Die Gewerkschaft der Polizei (GdP) beklagt eine zunehmende Aggressivität von Gegnern der Corona-Maßnahmen. "Uneinsichtige Personen" würden deutlich schneller aggressiv als früher, sagte Gewerkschaftsvizechef Jörg Radek der Düsseldorfer "Rheinischen Post" (Freitagsausgabe). Das ende schnell mit Beleidigungen, Anhusten oder Körperverletzung. "Da hat sich mit der Pandemie einiges zum Schlechten gewandelt", sagte der GdP-Vize.

Radek betonte aber zugleich, dass sich die Mehrheit der Menschen bei Kontrollen kooperativ verhalte: "Die überwiegende Zahl der Menschen ist einsichtig, wenn sie von der Polizei bei Lockdown-Kontrollen angesprochen werden." So hätten von 200.000 Fahrgästen, die seit September in der Bahn ohne Maske aufgefallen seien, nur 3700 weitergemeldet werden müssen, weil sie sich weigerten, einen Atemschutz aufzusetzen.

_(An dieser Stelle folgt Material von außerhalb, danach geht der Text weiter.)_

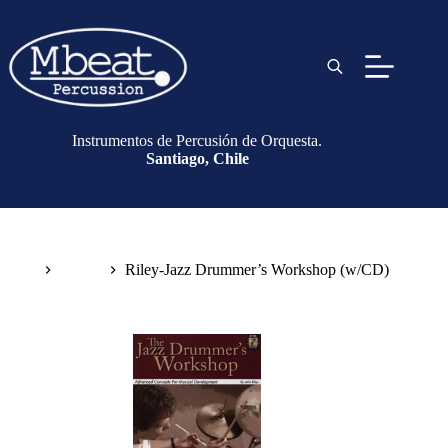
Instrumentos de Percusión de Orquesta.
Santiago, Chile
Inicio
Libros
Riley-Jazz Drummer’s Workshop (w/CD)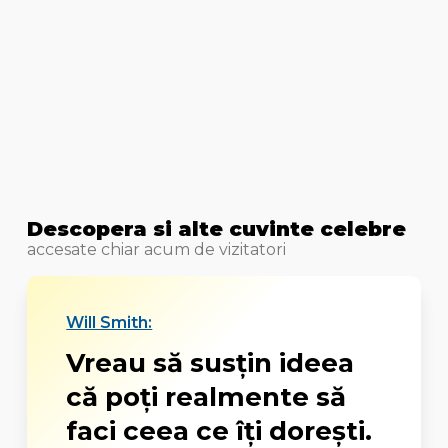
Descopera si alte cuvinte celebre
accesate chiar acum de vizitatori
Will Smith:
Vreau să susţin ideea
că poţi realmente să
faci ceea ce îţi doreşti.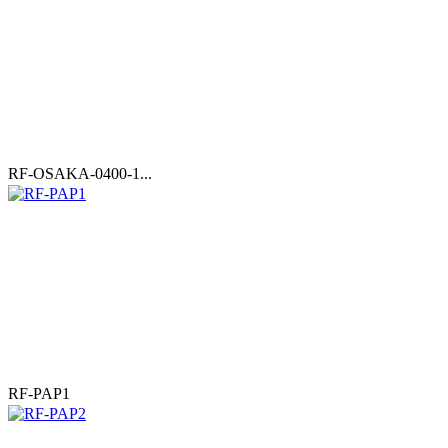
RF-OSAKA-0400-1...
RF-PAP1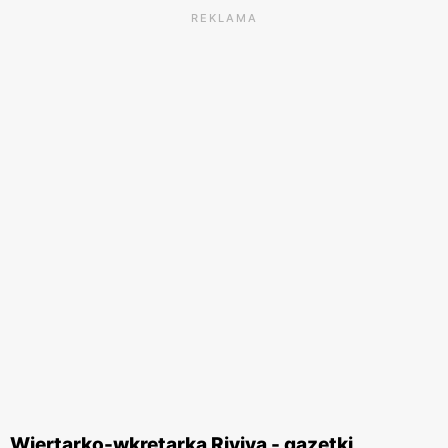
REKLAMA
Wiertarko-wkrętarka Riviva - gazetki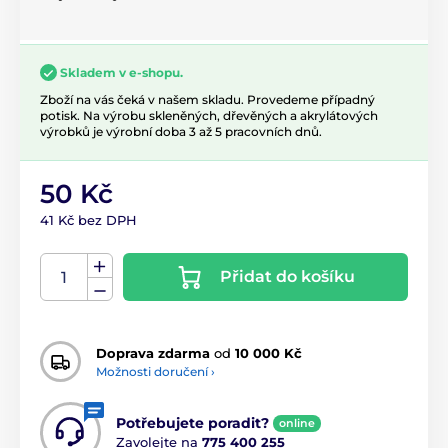
Skladem v e-shopu.
Zboží na vás čeká v našem skladu. Provedeme případný
potisk. Na výrobu skleněných, dřevěných a akrylátových
výrobků je výrobní doba 3 až 5 pracovních dnů.
50 Kč
41 Kč bez DPH
Přidat do košíku
Doprava zdarma
od
10 000 Kč
Možnosti doručení ›
Potřebujete poradit?
online
Zavolejte na
775 400 255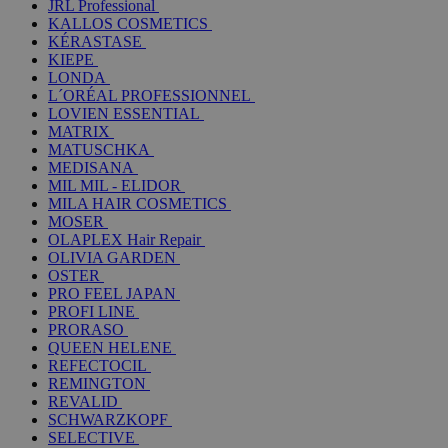
JRL Professional
KALLOS COSMETICS
KÉRASTASE
KIEPE
LONDA
L´ORÉAL PROFESSIONNEL
LOVIEN ESSENTIAL
MATRIX
MATUSCHKA
MEDISANA
MIL MIL - ELIDOR
MILA HAIR COSMETICS
MOSER
OLAPLEX Hair Repair
OLIVIA GARDEN
OSTER
PRO FEEL JAPAN
PROFI LINE
PRORASO
QUEEN HELENE
REFECTOCIL
REMINGTON
REVALID
SCHWARZKOPF
SELECTIVE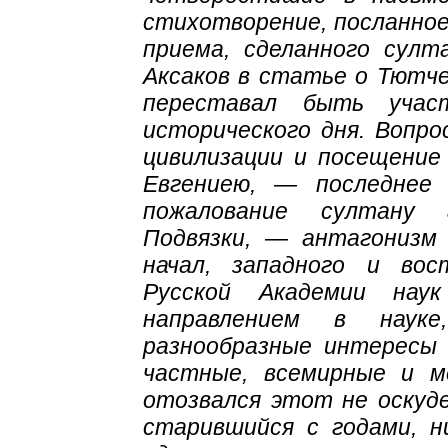
стихотворение, посланное
приема, сделанного султа
Аксаков в статье о Тютче
переставал быть учас
исторического дня. Вопро
цивилизации и посещени
Евгениею, — последнее
пожалование султану 
Подвязки, — антагонизм
начал, западного и вос
Русской Академии нау
направлением в наук
разнообразные интересы 
частные, всемирные и 
отозвался этот не оскуде
старившийся с годами, н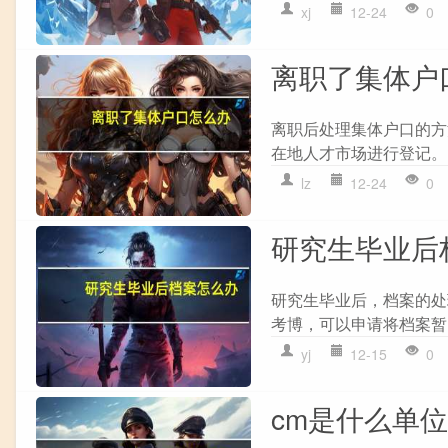
xj
12-24
0
离职了集体户
离职后处理集体户口的方法主
在地人才市场进行登记。 
lz
12-24
0
研究生毕业后
研究生毕业后，档案的处理方
考博，可以申请将档案暂时
yj
12-15
0
cm是什么单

Seit Mittwoch gilt im Kampf gegen das Coronavirus bundesweit ein harter Lockdown. Die meisten Geschäfte sind geschlossen, auch Schulen und Kitas sind weitgehend zu. Im öffentlichen Raum gilt ein striktes Alkoholverbot. Die Maßnahmen gelten zunächst bis 10. Januar. Über das weitere Vorgehen wollen Bund und Länder am 5. Januar beraten.